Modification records
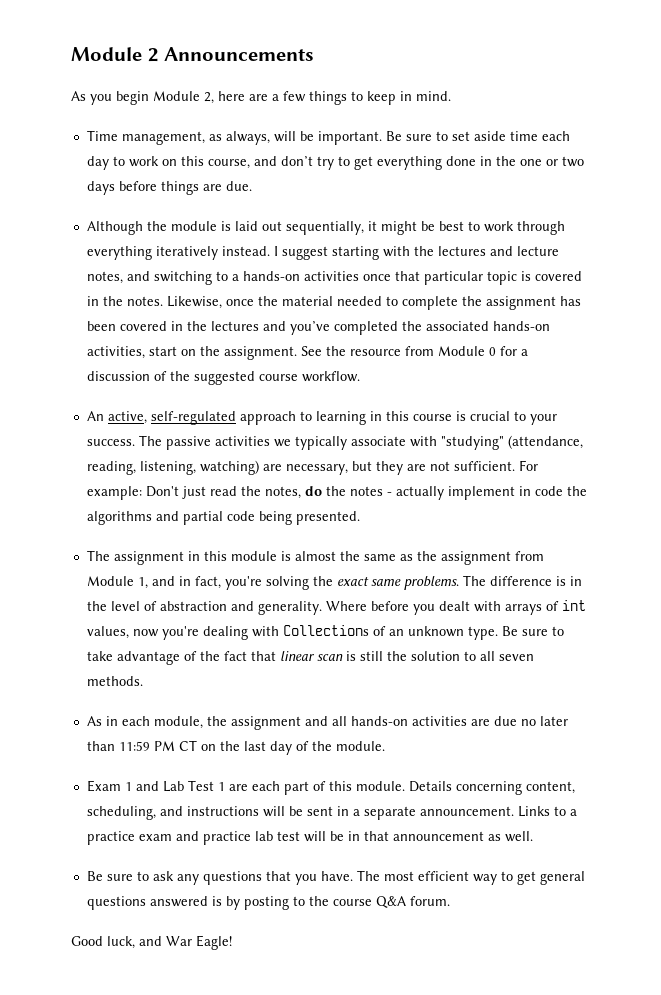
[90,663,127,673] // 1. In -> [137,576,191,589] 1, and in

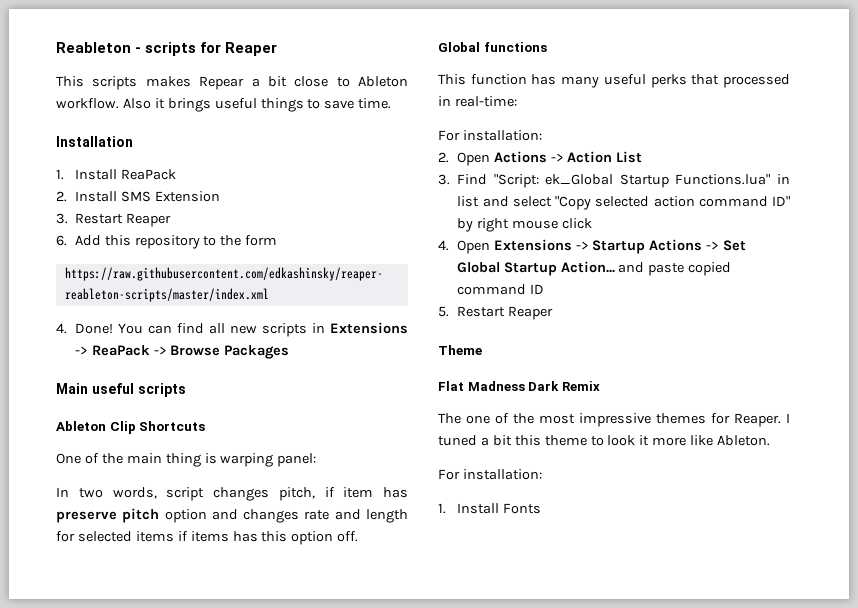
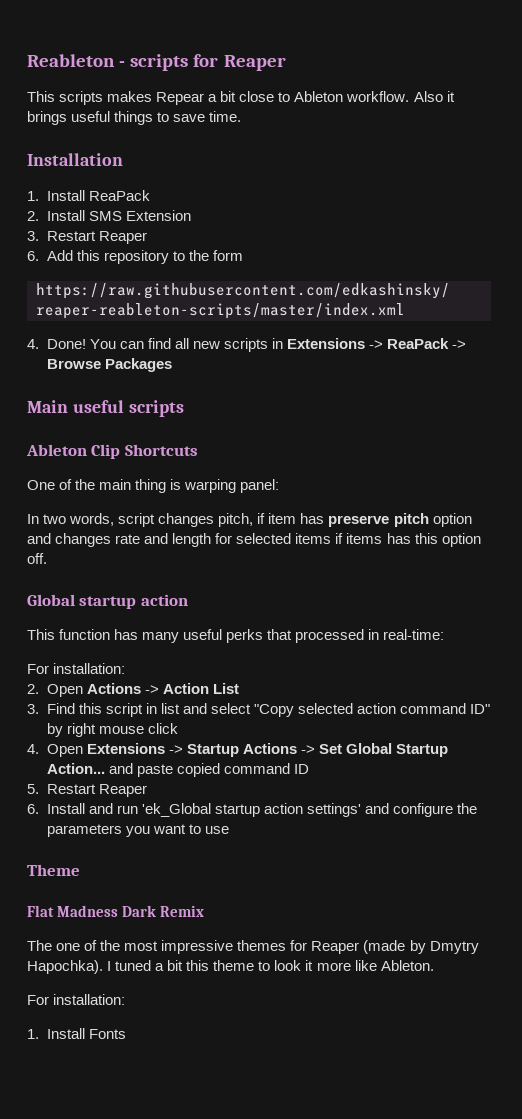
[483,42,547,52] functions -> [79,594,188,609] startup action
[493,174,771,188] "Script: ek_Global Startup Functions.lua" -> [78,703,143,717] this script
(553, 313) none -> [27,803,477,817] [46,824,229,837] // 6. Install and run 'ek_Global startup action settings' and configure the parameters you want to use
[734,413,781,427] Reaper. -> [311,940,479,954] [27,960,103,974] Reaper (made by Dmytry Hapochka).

What you need to do | Using the records above, give the count of lines with the word "action", and write nothing more.

Your solution | 2